> [Resuelva lo siguiente]:
**A.** Transcriba sin alteraciones el pasaje del artículo sobre política e inseguridad que se inicia con las palabras que contienen "El gobierno hace" y concluye con "en litigios judiciales.".
**B.** Según el artículo sobre política e inseguridad, ¿qué dos cuestiones ocupan ahora las preocupaciones de los argentinos en lugar del delito callejero?

> [Texto del documento]:
********************

Hacer política con la desgracia ajena
Hacer política con la desgracia ajena
EL
POPULISMO ES MACRI (*)
*Docente e investigador de
EL
POPULISMO ES MACRI (*)
Según las encuestadoras, en los últimos meses ha bajado
la sensación de inseguridad. Esa reducción no se la debemos precisamente a
Patricia Bullrich sino a Nicolás Dujovne. Las preocupaciones de los argentinos
no se las lleva el delito callejero sino la inflación y la falta de trabajo.
Sobran las razones, pero resta averiguar cuánto pesan estas razones en la
presente coyuntura electoral.
Hemos escrito en otras columnas para El Cohete a la Luna que
cuando el gobierno no puede hacer política con el trabajo porque cada vez hay
más desocupación y cierran fábricas y comercios; cuando no puede hacer política
con el consumo porque las tarifas y la inflación deterioraron la capacidad de
consumo de los argentinos; cuando tampoco le cabe hacer política con la vivienda
porque las tasas de interés volvieron inaccesibles los créditos; cuando no
puede hacer política con las jubilaciones porque la reforma previsional dejó en orsai al
gobierno; y cuando tampoco puede hacerlo con la salud o la educación porque son
carteras que fueron objeto de importantes ajustes, entonces le quedan muy pocos
lugares para presentarse como merecedores de votos en el mercado de la
política. Uno de esos lugares es la seguridad, por eso encontramos el
empecinamiento en prometer más policías, más facultades discrecionales para la
policía, más cámaras de vigilancia, más luces led, más penas a cambio de votos.
El gobierno hace política con la desgracia ajena, manipulando el dolor del
prójimo, con los temores ajenos. La lucha contra el delito y el «flagelo de la
droga», una de las “nuevas amenazas internas”, se convirtió en el caballito de
batalla preferido de la gestión de Bullrich. Basta seguir la comunicación
oficial por las redes sociales para comprobarlo.
El gobierno insiste en recomponer la confianza
desplazando la cuestión social por la cuestión policial, tratando de convertir
los problemas sociales en hechos de inseguridad, y la oposición o la protesta
social en litigios judiciales.

********************

> [Datos mostrados]:
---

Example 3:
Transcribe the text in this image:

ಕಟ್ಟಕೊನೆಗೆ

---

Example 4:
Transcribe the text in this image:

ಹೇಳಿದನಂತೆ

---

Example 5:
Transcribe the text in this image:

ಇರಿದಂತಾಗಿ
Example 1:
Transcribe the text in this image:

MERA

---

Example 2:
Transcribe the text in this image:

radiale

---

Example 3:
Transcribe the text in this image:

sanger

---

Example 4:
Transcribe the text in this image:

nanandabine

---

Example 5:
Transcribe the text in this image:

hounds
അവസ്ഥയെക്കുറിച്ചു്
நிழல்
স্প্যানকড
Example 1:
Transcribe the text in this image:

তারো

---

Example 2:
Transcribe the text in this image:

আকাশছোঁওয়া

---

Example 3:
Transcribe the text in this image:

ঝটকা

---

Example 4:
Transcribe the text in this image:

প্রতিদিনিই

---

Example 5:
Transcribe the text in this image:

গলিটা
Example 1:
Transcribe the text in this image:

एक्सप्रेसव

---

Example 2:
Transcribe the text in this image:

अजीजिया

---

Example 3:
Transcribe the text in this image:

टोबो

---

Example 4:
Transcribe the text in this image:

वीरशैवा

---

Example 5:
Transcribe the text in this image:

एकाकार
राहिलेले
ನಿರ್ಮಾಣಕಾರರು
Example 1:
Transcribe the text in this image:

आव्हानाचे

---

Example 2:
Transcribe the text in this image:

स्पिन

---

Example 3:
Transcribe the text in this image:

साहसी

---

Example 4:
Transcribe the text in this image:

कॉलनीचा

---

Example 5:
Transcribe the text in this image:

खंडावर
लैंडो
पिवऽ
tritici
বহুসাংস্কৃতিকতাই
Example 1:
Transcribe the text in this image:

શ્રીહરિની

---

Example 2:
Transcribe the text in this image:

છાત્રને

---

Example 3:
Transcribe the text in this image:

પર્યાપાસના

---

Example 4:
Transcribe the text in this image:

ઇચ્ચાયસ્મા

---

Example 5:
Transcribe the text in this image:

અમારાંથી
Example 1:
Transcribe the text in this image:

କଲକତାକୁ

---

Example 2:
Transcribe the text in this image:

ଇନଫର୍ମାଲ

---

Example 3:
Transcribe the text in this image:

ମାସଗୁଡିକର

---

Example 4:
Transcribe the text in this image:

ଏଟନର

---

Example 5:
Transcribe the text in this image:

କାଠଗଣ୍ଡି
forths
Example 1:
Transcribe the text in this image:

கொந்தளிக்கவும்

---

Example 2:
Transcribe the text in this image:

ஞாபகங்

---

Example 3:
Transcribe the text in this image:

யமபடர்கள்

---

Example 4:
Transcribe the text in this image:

********************

> [Ejercicio resuelto]:
**A.**
El gobierno hace política con la desgracia ajena, manipulando el dolor del
prójimo, con los temores ajenos. La lucha contra el delito y el «flagelo de la
droga», una de las “nuevas amenazas internas”, se convirtió en el caballito de
batalla preferido de la gestión de Bullrich. Basta seguir la comunicación
oficial por las redes sociales para comprobarlo.
El gobierno insiste en recomponer la confianza
desplazando la cuestión social por la cuestión policial, tratando de convertir
los problemas sociales en hechos de inseguridad, y la oposición o la protesta
social en litigios judiciales.

**B.** La inflación y la falta de trabajo.